Father Rolland, what worries religious leaders?
Iceland is an island and there’s a tendency to listen to one side alone. Until now only the voice of those supporting the law has been heard. The purpose of the Conference is to provide Jews and Muslims with the possibility of allowing public opinion to know their reasons through news media. In our opinion the law violates human rights and religious freedom. That’s the point.

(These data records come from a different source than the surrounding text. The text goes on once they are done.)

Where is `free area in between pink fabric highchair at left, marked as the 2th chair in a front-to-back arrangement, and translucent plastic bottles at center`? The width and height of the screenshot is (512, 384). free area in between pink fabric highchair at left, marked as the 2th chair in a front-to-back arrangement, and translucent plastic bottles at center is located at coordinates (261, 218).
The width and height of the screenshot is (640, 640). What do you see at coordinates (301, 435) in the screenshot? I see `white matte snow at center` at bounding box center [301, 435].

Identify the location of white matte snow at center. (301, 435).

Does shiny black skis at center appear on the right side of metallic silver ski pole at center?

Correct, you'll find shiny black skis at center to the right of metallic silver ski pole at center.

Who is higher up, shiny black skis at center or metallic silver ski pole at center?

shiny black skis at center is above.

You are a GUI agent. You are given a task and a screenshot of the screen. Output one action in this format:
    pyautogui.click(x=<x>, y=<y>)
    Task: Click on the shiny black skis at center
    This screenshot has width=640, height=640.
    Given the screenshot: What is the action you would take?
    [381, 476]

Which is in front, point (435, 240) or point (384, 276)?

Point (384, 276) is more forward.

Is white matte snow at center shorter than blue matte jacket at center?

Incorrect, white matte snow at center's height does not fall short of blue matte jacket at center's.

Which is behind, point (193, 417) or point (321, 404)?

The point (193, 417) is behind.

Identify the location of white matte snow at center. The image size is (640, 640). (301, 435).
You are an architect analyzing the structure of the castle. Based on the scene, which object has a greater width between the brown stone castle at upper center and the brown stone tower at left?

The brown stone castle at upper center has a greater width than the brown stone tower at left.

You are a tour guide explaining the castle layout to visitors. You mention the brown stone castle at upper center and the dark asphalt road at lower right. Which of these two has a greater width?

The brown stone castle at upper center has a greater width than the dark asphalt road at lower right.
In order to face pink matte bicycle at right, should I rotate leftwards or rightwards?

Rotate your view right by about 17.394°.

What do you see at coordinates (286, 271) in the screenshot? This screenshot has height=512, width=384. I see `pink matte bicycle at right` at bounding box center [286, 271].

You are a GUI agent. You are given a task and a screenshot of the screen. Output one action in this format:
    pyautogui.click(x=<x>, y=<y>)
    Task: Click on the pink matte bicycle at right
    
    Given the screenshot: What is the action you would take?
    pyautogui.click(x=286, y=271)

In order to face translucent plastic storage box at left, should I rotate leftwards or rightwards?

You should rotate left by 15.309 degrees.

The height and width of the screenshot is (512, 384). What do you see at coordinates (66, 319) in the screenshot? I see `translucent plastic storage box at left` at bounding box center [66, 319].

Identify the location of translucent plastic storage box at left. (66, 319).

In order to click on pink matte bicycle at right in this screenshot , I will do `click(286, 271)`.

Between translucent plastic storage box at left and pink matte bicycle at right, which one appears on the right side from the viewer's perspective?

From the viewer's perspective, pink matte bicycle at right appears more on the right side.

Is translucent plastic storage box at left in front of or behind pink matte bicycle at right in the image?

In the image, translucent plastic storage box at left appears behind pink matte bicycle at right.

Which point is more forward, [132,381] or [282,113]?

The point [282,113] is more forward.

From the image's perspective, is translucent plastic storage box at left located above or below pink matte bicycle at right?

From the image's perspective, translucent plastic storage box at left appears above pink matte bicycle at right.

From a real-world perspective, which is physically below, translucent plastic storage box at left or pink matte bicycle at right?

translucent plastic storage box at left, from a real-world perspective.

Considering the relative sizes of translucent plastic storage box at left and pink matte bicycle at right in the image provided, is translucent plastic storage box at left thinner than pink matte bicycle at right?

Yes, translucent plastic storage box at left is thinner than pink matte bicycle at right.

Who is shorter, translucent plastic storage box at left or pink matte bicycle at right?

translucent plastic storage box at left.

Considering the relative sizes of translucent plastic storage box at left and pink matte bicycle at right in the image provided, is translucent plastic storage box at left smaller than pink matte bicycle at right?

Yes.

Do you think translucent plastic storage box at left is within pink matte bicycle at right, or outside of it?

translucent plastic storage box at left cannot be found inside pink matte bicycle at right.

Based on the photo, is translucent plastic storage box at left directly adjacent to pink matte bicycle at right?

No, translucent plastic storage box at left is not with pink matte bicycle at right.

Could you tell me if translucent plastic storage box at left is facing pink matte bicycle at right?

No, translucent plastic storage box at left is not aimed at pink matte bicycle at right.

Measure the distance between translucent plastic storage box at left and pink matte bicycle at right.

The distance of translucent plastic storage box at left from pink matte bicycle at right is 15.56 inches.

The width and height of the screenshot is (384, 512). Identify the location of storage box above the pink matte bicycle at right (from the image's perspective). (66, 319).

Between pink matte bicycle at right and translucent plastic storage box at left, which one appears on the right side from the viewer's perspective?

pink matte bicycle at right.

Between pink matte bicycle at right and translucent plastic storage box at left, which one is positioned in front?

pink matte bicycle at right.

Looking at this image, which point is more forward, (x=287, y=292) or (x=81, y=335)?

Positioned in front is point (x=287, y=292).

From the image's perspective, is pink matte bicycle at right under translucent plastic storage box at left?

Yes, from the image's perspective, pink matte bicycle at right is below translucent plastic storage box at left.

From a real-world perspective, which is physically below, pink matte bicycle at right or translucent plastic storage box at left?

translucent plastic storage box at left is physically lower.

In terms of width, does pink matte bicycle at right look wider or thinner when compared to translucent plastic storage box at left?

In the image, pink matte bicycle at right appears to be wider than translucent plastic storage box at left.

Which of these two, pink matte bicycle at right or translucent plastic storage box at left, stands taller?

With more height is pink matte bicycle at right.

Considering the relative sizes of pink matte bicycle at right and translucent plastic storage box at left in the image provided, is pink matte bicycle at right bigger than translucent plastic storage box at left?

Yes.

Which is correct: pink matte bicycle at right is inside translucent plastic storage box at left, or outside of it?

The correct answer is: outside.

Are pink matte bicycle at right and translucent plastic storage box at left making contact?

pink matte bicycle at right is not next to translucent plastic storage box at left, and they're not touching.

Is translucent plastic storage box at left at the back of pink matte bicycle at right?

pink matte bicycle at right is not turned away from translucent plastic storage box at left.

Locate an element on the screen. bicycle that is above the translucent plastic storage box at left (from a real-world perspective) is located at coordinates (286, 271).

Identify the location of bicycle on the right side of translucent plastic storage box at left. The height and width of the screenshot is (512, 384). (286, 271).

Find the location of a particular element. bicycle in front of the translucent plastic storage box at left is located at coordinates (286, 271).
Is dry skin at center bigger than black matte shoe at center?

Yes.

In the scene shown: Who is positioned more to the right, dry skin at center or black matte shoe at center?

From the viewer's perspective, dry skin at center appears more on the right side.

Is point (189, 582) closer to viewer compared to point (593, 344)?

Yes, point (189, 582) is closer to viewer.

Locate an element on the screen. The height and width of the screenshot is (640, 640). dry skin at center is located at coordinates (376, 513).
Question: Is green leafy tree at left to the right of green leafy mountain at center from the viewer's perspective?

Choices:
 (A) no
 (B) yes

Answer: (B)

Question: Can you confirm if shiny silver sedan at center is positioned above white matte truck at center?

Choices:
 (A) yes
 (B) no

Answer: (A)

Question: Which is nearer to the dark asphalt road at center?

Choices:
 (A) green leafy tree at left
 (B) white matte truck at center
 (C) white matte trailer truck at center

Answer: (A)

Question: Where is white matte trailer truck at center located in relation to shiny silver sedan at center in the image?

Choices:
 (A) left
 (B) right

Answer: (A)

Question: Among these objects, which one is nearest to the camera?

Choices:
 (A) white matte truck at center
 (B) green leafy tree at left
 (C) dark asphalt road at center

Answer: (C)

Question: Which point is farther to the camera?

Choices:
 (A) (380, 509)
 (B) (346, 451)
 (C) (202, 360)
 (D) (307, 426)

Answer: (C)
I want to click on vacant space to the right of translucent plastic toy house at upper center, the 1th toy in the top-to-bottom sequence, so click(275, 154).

Could you explain why in your opinion this bill violates freedom of religion?
A Jewish family in Iceland that circumcises their child – according to Jewish law –before the eighth day of life, risks a penalty of up to 6 years imprisonment, if the law is adopted. It’s an extremely harsh punishment that would force Jewish families to leave the Country. It means that Iceland is living the same situation of 1933 when Hitler seized power in Germany.

Many are afraid, they are under the impression that this law is but the first step marking the resurgence of anti-Semitism.  

What has led MPs to present a bill that outlaws circumcision? Are they concerned for the health of the child?
They have no concerns about the health of the child. Those who support the law claim that the project supports the rights of the child. They oppose physical intervention for non-medical reasons, carried out with an irreversible practice, also in light of the fact that boys are not able to give an informed consent. However the same UN Declaration states that

the best interest of the child, for the full and harmonious development of his or her personality, should be to grow up in a family environment, with due regard to the child’s ethnic, religious, cultural and linguistic background.

We therefore believe that if the law were approved it would seriously harm the child, who risks being deprived of his culture, his family, and his environment.

What message does Iceland risk giving to Europe?
Not only to Europe, to the whole world! It’s ultimately an attack against Jews, since for the Jewish people circumcision is a religious obligation. It means that in Ireland Jews are persona non grata. It means that the Country is demanding a change in religious practice. But no one can be forced to change his or her religion with a law. It would also carry serious diplomatic consequences with repercussions on the economy. A third of the world’s population is circumcised. Circumcision is practiced not only for religious reasons but also for health reasons. Especially in Africa, but also in the United States, where over 80% of all males are circumcised.

What are you hoping for? What concrete results do you expect from the Conference?
There have been results already. I presented the Conference and the list of participants to the Minister of Foreign Affairs. Two days later he published a strong Statement calling upon MPs to think twice before approving the law, considering above all the image of Iceland in the word. We consider this a success.